There are actually two points which satisfy both equations that we entered:
x y
---- ----
-1 1
3 9
If you first got the (-1, 1) result, find the other by typing “x=4” into the Answers & Scratch window. Hit “enter”. x is set to 4 now. Now hit “⌘R” (or choose “Solve Eq. Set” from the “Solve” menu) and Real Answer will find the (3, 9) pair. If you first got the (3, 9) result, you can set x=-2 in the Answers & Scratch window, then hit “⌘R” to find the (-1, 1) result. There are two important things we’ve seen here:
• Sometimes there is more than one answer to a problem, even though Real Answer only finds one at first.
• Manipulating the initial values of variables can affect which answer is found.
In fact, changing the initial values can frequently allow Real Answer to find an answer when it couldn’t find one at all before.
You can also initialize a variable in the Simultaneous Equation Set window. That has the advantage that every time you Run the solver (e.g. type “⌘R”) the variables always start from the same value, regardless of any previous setting of the variables. Let’s try that. Add a third equation to the Simultaneous Equation Set window, so it looks like:
y=x*x {a parabola}
y=2*x+3 {a line}
y=-12
Now type “⌘R”.
Oops! We get an error message complaining that there are more variables than equations to solve. Real Answer needs some way of distinguishing between equations that need solving and variable initializations present in the Simultaneous Equation Set window. There is a way; we will use a different kind of equals sign to perform variable initialization in the Simultaneous Equation Set window. Add a “:” to the last equation in the Simultaneous Equation Set window so the last equation looks like:
y:=-12
Now choose “Solve Eq. Set” from the “Solve” menu (or type “⌘R”) again.

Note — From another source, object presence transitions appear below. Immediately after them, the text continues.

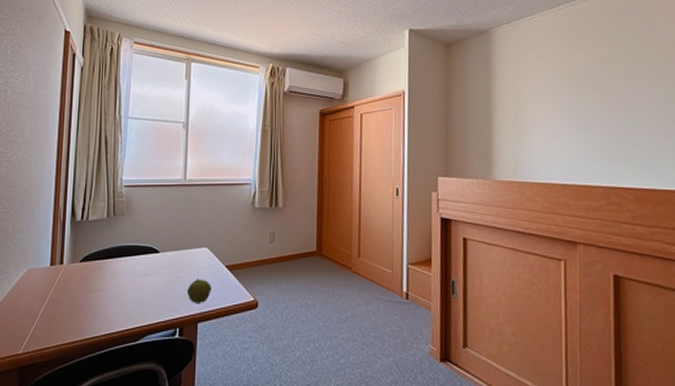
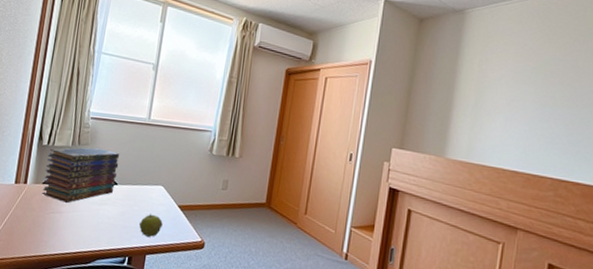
book stack: none [80,216,159,279] -> present [41,147,120,203]

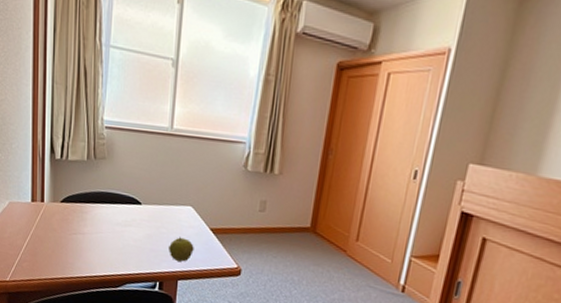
book stack: present [41,147,120,203] -> none [61,161,142,224]

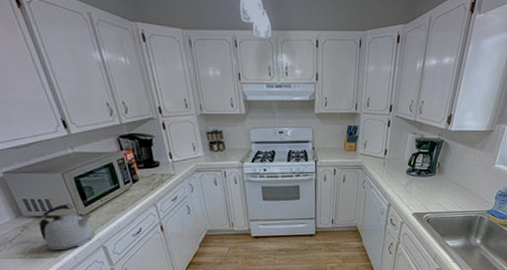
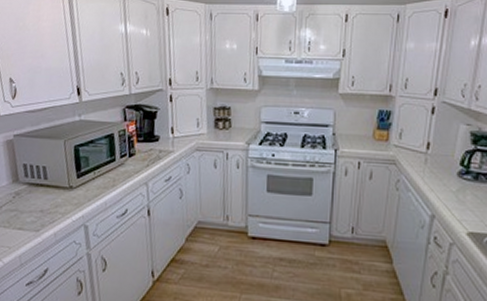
kettle: present [39,203,94,250] -> none [29,173,81,224]

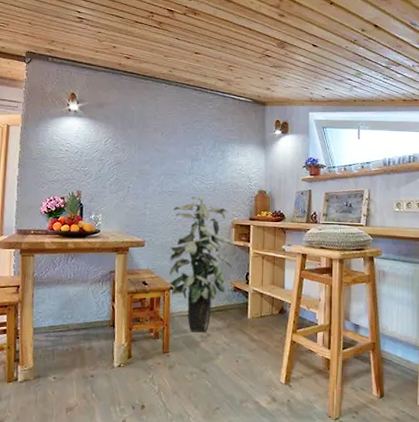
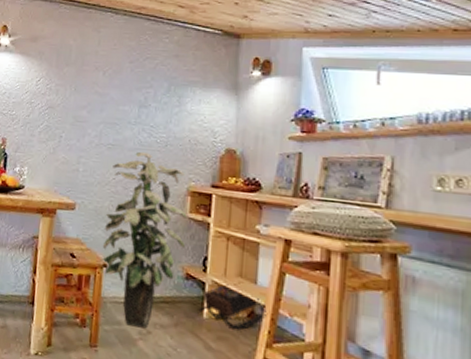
backpack: none [244,291,292,324] -> present [198,284,267,331]

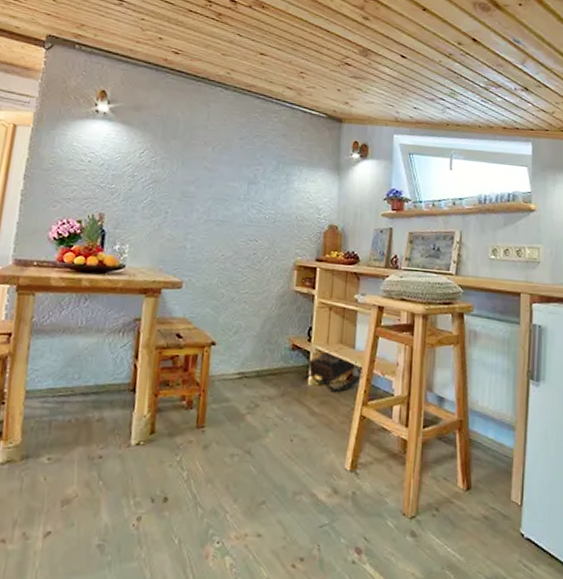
indoor plant: present [100,151,187,327] -> none [208,227,294,401]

Real Answer is happy and finds the closest solution. You can use the “:=” equals sign in the Answers and Scratch window, too. If you are familiar with PASCAL, you will recognize that we have borrowed the meaning of the “:=” assignment operator; in Real Answer, also, it just copies the value from the right into the left. You can use expressions on the right, too, even including previously initialized variables. It also doesn’t matter in the Simultaneous Equation Set window if you put an initialization before or after the “=” equations you are trying to solve; all initializations are executed before the iterative solution search begins. For instance this set of equations:
y=x*x {a parabola}
y:=-sqrt(144)
y=2*x+3 {a line}
is exactly equivalent to the previous set.
We have also borrowed the idea of enclosing comments with braces from PASCAL.

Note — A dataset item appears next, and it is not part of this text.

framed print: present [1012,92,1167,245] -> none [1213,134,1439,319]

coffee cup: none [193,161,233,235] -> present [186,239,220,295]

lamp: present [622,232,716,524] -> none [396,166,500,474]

The following set of equations should be essentially equivalent to the previous sets:
x=sqrt(y) {the same parabola, or at least half of it}
y:=-sqrt(144)
y=2*x+3 {a line}
Try solving it by replacing everything in the Simultaneous Equation Set window with the above 3 lines and “Solve Eq. Set” from the “Solve” menu.
You get an error message because an intermediate step in the solution search tried using a value of -12 for y, and the square root of a negative number is not allowed in the mathematics of real numbers. If you change the initialization to “y:=4” you can get a solution again. However you will only be able to find the (3, 9) solution, not the (1, -1) solution, if you write the equations this way, since the numerical function “sqrt()” in Real Answer only accepts positive inputs and produces only positive results. The moral here is that is often advantageous to write the equations in forms showing a variable being multiplied by itself instead of having a square root taken. Self-multiplication is faster, more accurate, and can work on variables that have negative values.